Running the Demo Benchmark

This guide explains how to run the stakeholder demo benchmark for the Baumbart chatbot from the repository root.

The benchmark runs directly against @leipzigtreechat/chatbot, replays a fixed set of German questions and dialogues, captures metadata and transcripts, and writes JSON plus Markdown reports.

What the benchmark does

The benchmark currently includes:

12 single-turn example questions
6 multi-turn dialogues
rubric-based scoring instead of exact string matching
output reports in packages/chatbot/benchmark-results

It is meant for demo evaluation and regression tracking, not as a strict CI gate.

Prerequisites

Before running the benchmark, make sure you have:

installed dependencies with bun install
a valid OpenRouter API key
the local Qanary stack running
the required environment variables in the root .env

For the full local stack setup, see Getting Started.

Required environment variables

The root benchmark command explicitly loads the repository root .env.

The following variables must be set there:

VIRTUOSO_DBA_PASSWORD=your-secure-password
OPENROUTER_API_KEY=sk-or-v1-...
QANARY_API_BASE_URL=http://localhost:8080
TRIPLESTORE_URL=http://localhost:8890/sparql

These are the same local defaults already used elsewhere in the project:

QANARY_API_BASE_URL=http://localhost:8080
TRIPLESTORE_URL=http://localhost:8890/sparql

Start the local services

The benchmark is a live-stack benchmark, so the supporting services must be reachable before you run it.

Start the Docker services from the repository root:

docker compose up -d virtuoso qanary_pipeline leipzig-tree-knowledge-graph

Start the Docker-backed infrastructure first. The root benchmark command now starts the required local Qanary components automatically.

Run the benchmark

From the repository root:

bun run benchmark:demo

The root script currently does five things:

loads the root .env
starts the five required Qanary components through Turbo
waits until each component reports that it started
waits until each component reports that it was registered in the Qanary pipeline
runs the package benchmark
shuts the component dev process down again

You can still run the package-level benchmark directly if the components are already running:

bun --env-file=.env run --filter @leipzigtreechat/chatbot benchmark:demo

Benchmark output

Each run writes four files under packages/chatbot/benchmark-results:

a timestamped JSON report
a timestamped Markdown report
latest.json
latest.md

Example:

packages/chatbot/benchmark-results/demo-benchmark-2026-03-22T12-49-11.637Z.json
packages/chatbot/benchmark-results/demo-benchmark-2026-03-22T12-49-11.637Z.md
packages/chatbot/benchmark-results/latest.json
packages/chatbot/benchmark-results/latest.md

The Markdown report includes:

total case count
pass rate
clarification success rate
graceful-failure success rate
median case duration
recommended demo subset
grouped passed, soft-failed, and failed cases
full transcripts for dialogue cases

Interpreting failures

Common failure patterns:

Missing TRIPLESTORE_URL: the benchmark cannot query the Qanary annotations graph and will fail very early.
Missing QANARY_API_BASE_URL: the benchmark cannot call the Qanary pipeline.
Missing OPENROUTER_API_KEY: question rewriting or response generation will fail in the LLM-backed steps.
Docker services not running: Virtuoso or the Qanary pipeline are unreachable.
Missing component .env files: the root benchmark wrapper refuses to start if one of the local Qanary component env files does not exist.
Component registration does not succeed: a Qanary component may start locally but still fail to register in the pipeline if SPRING_BOOT_ADMIN_URL, QANARY_HOST, or Docker networking is wrong.

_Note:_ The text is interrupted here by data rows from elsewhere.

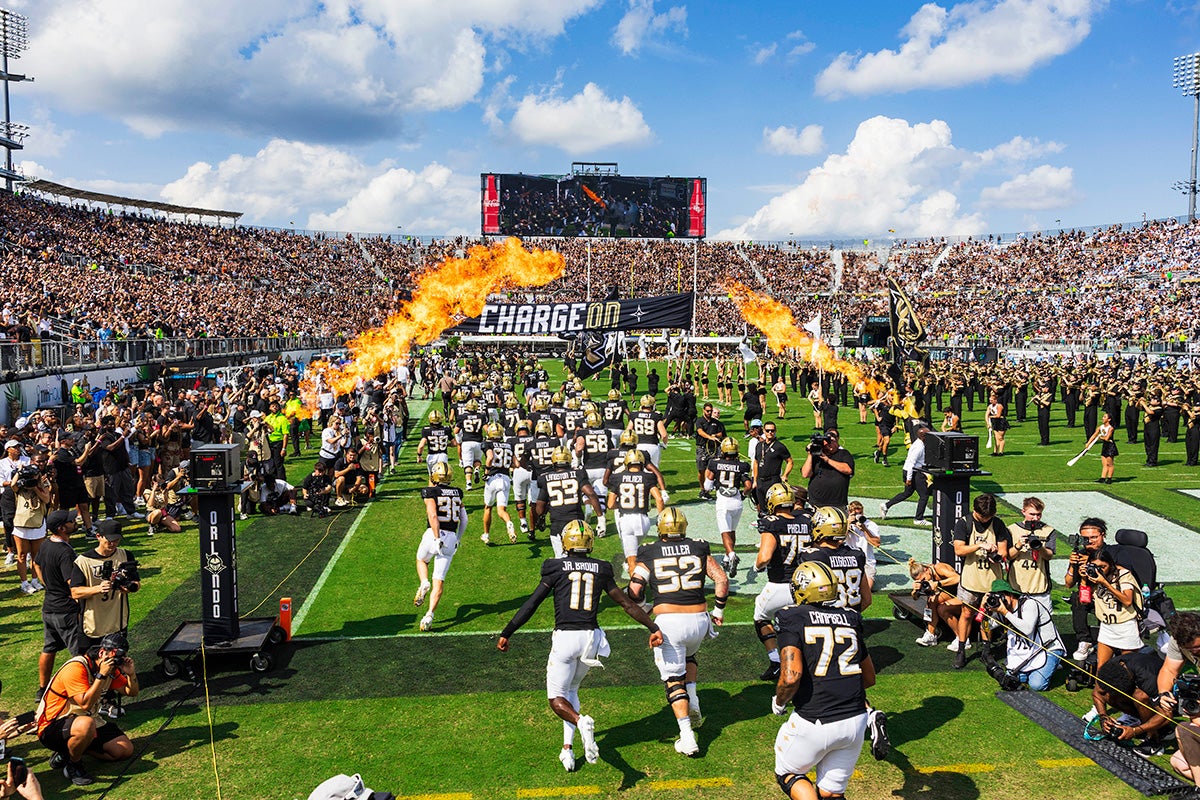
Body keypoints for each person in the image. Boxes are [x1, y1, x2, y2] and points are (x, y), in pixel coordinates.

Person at [497, 520, 662, 772]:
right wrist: (653, 628)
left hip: (566, 637)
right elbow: (627, 605)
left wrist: (508, 631)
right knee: (571, 690)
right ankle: (567, 749)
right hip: (591, 639)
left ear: (566, 542)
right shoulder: (601, 568)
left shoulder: (554, 566)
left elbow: (531, 604)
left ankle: (580, 720)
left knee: (556, 699)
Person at [627, 507, 728, 757]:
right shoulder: (699, 547)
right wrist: (719, 611)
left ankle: (687, 736)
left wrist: (645, 609)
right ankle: (692, 696)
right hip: (699, 620)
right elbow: (721, 579)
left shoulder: (649, 551)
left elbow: (634, 590)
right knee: (690, 657)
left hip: (670, 622)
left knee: (673, 680)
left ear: (661, 528)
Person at [771, 561, 876, 800]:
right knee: (830, 792)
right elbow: (869, 678)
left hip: (815, 718)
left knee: (788, 773)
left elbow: (791, 676)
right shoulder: (850, 617)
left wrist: (779, 701)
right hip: (856, 720)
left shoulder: (791, 616)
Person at [35, 631, 139, 787]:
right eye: (115, 655)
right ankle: (73, 765)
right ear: (102, 652)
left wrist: (131, 674)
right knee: (86, 724)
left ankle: (70, 750)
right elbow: (85, 704)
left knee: (124, 750)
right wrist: (101, 676)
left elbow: (132, 692)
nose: (116, 661)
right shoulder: (76, 668)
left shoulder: (110, 667)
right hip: (53, 725)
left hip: (88, 721)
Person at [72, 519, 140, 718]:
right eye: (109, 540)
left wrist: (129, 587)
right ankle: (89, 702)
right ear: (98, 536)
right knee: (90, 665)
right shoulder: (82, 561)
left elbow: (136, 584)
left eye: (116, 540)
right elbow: (75, 592)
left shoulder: (126, 555)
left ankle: (108, 700)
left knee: (115, 664)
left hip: (117, 621)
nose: (113, 544)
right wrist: (96, 588)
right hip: (91, 623)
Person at [752, 483, 813, 681]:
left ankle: (776, 661)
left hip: (780, 583)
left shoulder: (772, 523)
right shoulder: (807, 520)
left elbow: (765, 557)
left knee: (760, 616)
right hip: (807, 585)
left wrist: (757, 566)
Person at [950, 493, 1011, 668]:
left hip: (992, 581)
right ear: (975, 511)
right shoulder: (964, 523)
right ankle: (961, 649)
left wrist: (996, 555)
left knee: (987, 615)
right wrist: (979, 545)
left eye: (989, 516)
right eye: (982, 516)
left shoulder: (998, 524)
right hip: (970, 579)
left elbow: (1004, 552)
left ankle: (986, 650)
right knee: (967, 614)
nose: (985, 520)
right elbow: (959, 550)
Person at [34, 510, 88, 701]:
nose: (75, 521)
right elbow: (72, 584)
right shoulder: (65, 552)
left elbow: (36, 564)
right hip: (65, 611)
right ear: (61, 528)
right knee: (79, 653)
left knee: (49, 648)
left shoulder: (46, 544)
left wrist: (47, 584)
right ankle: (79, 693)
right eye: (71, 521)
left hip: (49, 607)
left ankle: (42, 690)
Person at [981, 579, 1065, 691]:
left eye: (1002, 596)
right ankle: (1039, 669)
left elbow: (1027, 629)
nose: (1000, 601)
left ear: (1011, 595)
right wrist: (984, 610)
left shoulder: (1029, 604)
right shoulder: (1001, 610)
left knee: (1037, 685)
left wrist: (1005, 613)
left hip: (1047, 648)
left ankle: (1053, 662)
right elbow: (986, 628)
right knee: (1012, 680)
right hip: (1027, 650)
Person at [413, 462, 467, 632]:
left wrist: (436, 537)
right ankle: (429, 615)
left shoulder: (430, 492)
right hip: (451, 537)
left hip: (434, 534)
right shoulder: (458, 492)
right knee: (440, 580)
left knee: (421, 559)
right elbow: (464, 519)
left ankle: (423, 582)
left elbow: (433, 514)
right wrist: (458, 538)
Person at [1089, 650, 1173, 757]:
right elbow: (1097, 693)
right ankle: (1161, 728)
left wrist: (1135, 731)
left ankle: (1154, 741)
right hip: (1141, 685)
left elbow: (1166, 715)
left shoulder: (1148, 678)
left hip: (1169, 699)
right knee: (1109, 696)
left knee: (1140, 696)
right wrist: (1103, 717)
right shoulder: (1110, 669)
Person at [534, 447, 604, 558]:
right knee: (581, 558)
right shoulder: (578, 474)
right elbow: (590, 494)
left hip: (557, 525)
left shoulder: (545, 478)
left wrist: (541, 517)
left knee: (561, 561)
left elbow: (539, 507)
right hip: (578, 525)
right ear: (569, 459)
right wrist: (601, 518)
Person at [798, 506, 872, 613]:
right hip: (851, 620)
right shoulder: (857, 554)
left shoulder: (813, 556)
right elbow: (867, 600)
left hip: (824, 619)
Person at [606, 449, 664, 578]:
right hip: (644, 521)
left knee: (632, 563)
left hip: (626, 520)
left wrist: (621, 506)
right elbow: (659, 499)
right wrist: (660, 519)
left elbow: (610, 504)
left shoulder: (617, 477)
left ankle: (636, 595)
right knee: (635, 553)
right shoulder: (648, 477)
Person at [1086, 547, 1143, 671]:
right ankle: (1101, 690)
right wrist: (1083, 578)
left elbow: (1127, 600)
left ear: (1111, 565)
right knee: (1101, 669)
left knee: (1128, 669)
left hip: (1126, 626)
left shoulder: (1124, 575)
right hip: (1107, 626)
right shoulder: (1092, 575)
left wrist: (1106, 583)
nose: (1099, 570)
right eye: (1095, 566)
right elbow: (1083, 598)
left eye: (1103, 567)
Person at [705, 436, 753, 577]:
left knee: (725, 532)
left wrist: (712, 486)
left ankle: (731, 555)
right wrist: (743, 495)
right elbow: (748, 486)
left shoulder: (715, 463)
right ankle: (726, 559)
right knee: (732, 531)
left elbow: (707, 486)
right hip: (737, 501)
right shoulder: (742, 465)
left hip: (723, 501)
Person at [1063, 518, 1109, 661]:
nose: (1090, 541)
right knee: (1077, 597)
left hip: (1109, 594)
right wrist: (1072, 565)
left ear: (1103, 535)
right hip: (1088, 594)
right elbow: (1068, 583)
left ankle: (1107, 640)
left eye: (1094, 537)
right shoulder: (1081, 553)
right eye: (1086, 538)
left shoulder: (1110, 553)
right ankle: (1084, 640)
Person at [1006, 497, 1057, 611]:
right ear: (1023, 511)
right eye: (1032, 514)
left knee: (1044, 626)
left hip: (1039, 588)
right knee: (1016, 624)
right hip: (1016, 587)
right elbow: (1008, 556)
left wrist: (1039, 547)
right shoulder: (1011, 529)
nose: (1035, 518)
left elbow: (1049, 556)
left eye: (1039, 515)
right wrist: (1018, 545)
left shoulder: (1048, 530)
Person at [880, 423, 931, 525]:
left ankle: (886, 505)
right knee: (924, 495)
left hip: (910, 470)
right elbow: (912, 463)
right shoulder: (919, 447)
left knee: (907, 493)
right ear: (924, 436)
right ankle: (918, 519)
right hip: (913, 472)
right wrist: (909, 478)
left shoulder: (918, 443)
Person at [908, 558, 962, 646]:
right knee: (930, 604)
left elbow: (958, 578)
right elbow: (915, 598)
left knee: (933, 601)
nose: (924, 582)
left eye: (924, 579)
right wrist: (915, 591)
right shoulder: (925, 579)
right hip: (950, 596)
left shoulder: (939, 568)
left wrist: (938, 584)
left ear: (926, 570)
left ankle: (961, 638)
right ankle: (930, 634)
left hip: (961, 595)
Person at [800, 429, 854, 510]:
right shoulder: (816, 455)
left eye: (832, 441)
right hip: (816, 502)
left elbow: (848, 470)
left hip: (837, 503)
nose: (830, 444)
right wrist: (810, 454)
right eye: (827, 442)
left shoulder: (843, 454)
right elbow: (805, 474)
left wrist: (827, 460)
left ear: (837, 442)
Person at [753, 422, 792, 514]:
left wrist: (785, 475)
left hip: (772, 481)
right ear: (763, 431)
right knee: (762, 507)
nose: (770, 432)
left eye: (772, 430)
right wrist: (755, 480)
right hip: (760, 480)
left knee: (773, 507)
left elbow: (790, 461)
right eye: (767, 430)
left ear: (775, 431)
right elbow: (756, 462)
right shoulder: (759, 445)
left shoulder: (779, 446)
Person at [844, 501, 880, 589]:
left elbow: (877, 544)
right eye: (856, 513)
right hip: (849, 561)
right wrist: (848, 524)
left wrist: (865, 530)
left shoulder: (871, 525)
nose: (858, 515)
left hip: (867, 564)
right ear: (849, 513)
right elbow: (839, 541)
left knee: (866, 590)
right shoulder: (844, 523)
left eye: (860, 513)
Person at [693, 404, 725, 500]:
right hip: (702, 448)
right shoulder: (699, 421)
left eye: (710, 411)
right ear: (703, 410)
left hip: (713, 449)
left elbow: (721, 433)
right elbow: (700, 431)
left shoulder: (716, 422)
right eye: (707, 411)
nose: (709, 413)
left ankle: (706, 490)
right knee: (701, 470)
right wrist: (709, 437)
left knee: (710, 469)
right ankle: (702, 488)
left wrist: (716, 435)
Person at [1083, 411, 1119, 484]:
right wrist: (1088, 443)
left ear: (1109, 419)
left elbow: (1106, 438)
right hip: (1105, 446)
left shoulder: (1110, 428)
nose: (1103, 418)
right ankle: (1102, 478)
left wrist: (1100, 437)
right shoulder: (1100, 427)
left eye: (1105, 417)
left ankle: (1109, 478)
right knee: (1104, 463)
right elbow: (1094, 435)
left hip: (1110, 446)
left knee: (1110, 464)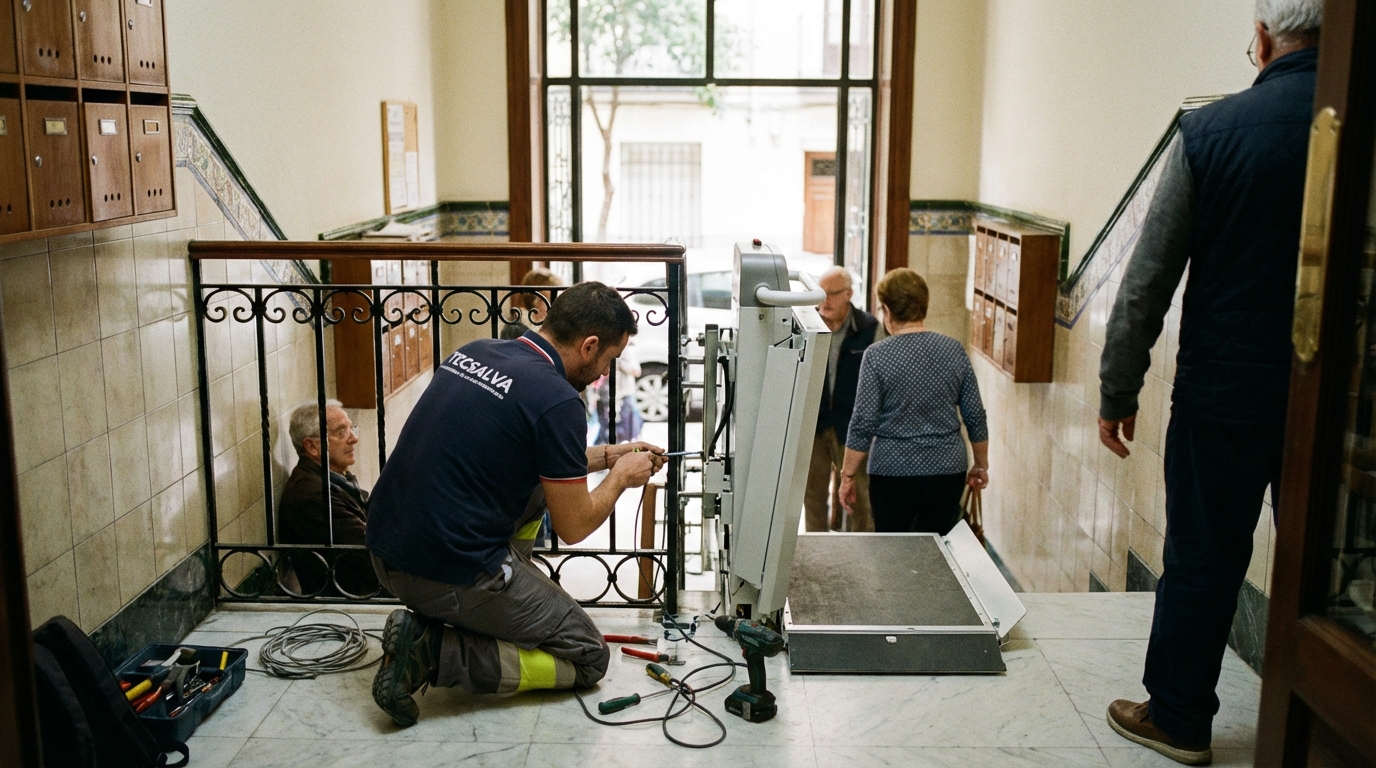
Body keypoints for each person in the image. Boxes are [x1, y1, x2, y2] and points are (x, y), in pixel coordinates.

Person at [1095, 2, 1320, 763]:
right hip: (1335, 402)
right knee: (1325, 566)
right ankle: (1320, 726)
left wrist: (1116, 393)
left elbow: (1144, 285)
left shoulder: (1210, 134)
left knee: (1202, 554)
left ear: (1261, 40)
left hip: (1224, 389)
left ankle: (1180, 717)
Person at [365, 281, 664, 727]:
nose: (605, 371)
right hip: (441, 571)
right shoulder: (558, 399)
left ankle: (499, 596)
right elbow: (574, 525)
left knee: (541, 482)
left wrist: (607, 456)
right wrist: (620, 479)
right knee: (587, 657)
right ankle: (435, 653)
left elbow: (529, 452)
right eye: (609, 359)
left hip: (385, 547)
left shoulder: (479, 351)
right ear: (589, 346)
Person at [840, 268, 989, 534]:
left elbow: (862, 423)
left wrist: (848, 475)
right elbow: (975, 415)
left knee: (894, 550)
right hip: (946, 471)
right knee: (938, 548)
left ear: (887, 310)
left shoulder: (877, 355)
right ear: (924, 305)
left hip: (891, 473)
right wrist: (980, 464)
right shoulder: (953, 349)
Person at [805, 266, 882, 532]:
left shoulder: (869, 328)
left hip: (852, 428)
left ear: (848, 294)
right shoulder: (807, 326)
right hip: (814, 424)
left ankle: (859, 555)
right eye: (819, 294)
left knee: (857, 497)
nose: (824, 301)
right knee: (812, 497)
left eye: (831, 294)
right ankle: (816, 552)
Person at [278, 400, 377, 597]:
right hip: (354, 597)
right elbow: (370, 550)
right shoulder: (313, 495)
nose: (353, 438)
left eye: (351, 428)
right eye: (341, 432)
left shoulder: (333, 478)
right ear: (312, 446)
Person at [500, 266, 563, 340]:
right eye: (548, 300)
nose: (553, 306)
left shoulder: (551, 327)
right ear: (532, 300)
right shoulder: (516, 328)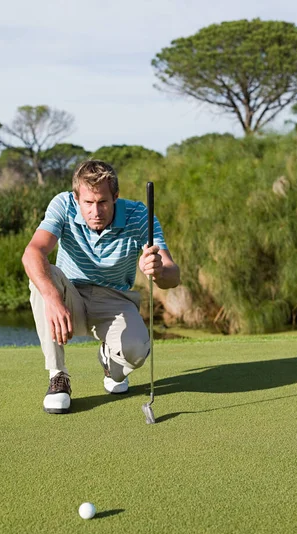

If the benchmark starts but reports poor results across all cases, open packages/chatbot/benchmark-results/latest.md first. It is the fastest way to see whether the problem is:

environment setup
pipeline connectivity
LLM configuration
genuine chatbot quality

Notes

The benchmark tolerates paraphrased wording and does not require exact output strings.
The benchmark currently runs against the live runtime, so results depend on data availability, model behavior, and local infrastructure health.
Re-running the benchmark updates latest.json and latest.md.